Legal Facts on Flexible Working

Remember that there is no absolute right to work flexibly or part time.

As of June 2014, everyone now has the right to ask to work flexibly and your employer has a duty to consider your request. Your request can cover the hours that you work, where you work and the time(s) that you are required to work.

There are certain conditions to a flexible working request

  • You have been employed by the same employer for 26 weeks;
  • Requests and appeals must be considered and decided upon within three months of the receipt of the request;
  • Requests should be in writing stating the date of the request and whether any previous application has been made and the date of that application; and
  • You have not made another request to work flexibly within the past 12 months.

The Government has removed the previous statutory procedure for considering requests so there is no longer a timetable that employers and employees have to stick to. Instead employers will have a duty to consider all requests in a reasonable manner. Businesses still have the flexibility to refuse requests on business grounds.

The permitted business reasons for refusing a request include but are not restricted to:

  • Detrimental impact on quality
  • Detrimental impact on performance
  • Inability to reorganise work among existing staff
  • Inability to recruit additional staff
  • Insufficiency of work during period you propose to work
  • A planned structural changes to the business

The employer’s decision can only be challenged if it is based on incorrect facts. There is no need for the employer to be reasonable.

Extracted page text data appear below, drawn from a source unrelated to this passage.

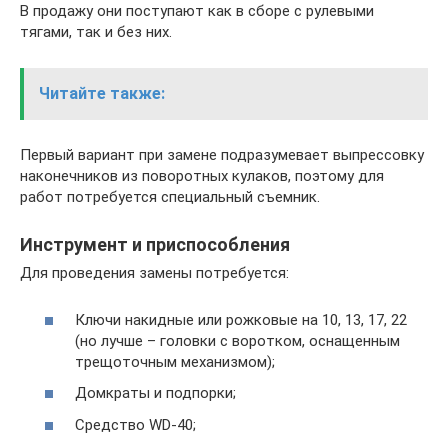
В продажу они поступают как в сборе с рулевыми
тягами, так и без них.
Читайте также:
Первый вариант при замене подразумевает выпрессовку
наконечников из поворотных кулаков, поэтому для
работ потребуется специальный съемник.
Инструмент и приспособления
Для проведения замены потребуется:
Ключи накидные или рожковые на 10, 13, 17, 22
(но лучше – головки с воротком, оснащенным
трещоточным механизмом);
Домкраты и подпорки;
Средство WD-40;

It is important to recognise that if you feel you have a claim against your employer for breach of the flexible working regulations, there may often be cause for a claim for direct or indirect sex discrimination as well.

Once a flexible working request has been agreed it forms a permanent change to the employee’s contract, unless agreed otherwise, and cannot be changed without further agreement between the employer and employee. The employer and employee can agree that the arrangements are temporary, or subject to a trial period.

If, following a request for flexible working, a permanent change is made to a contract, the employer cannot make unilateral changes to the contract. If it does, the employee will have a potential claim for breach of contract and, possibly, unfair constructive dismissal. A female employee might also have a claim for indirect sex discrimination, if she is disadvantaged by the change to her contract.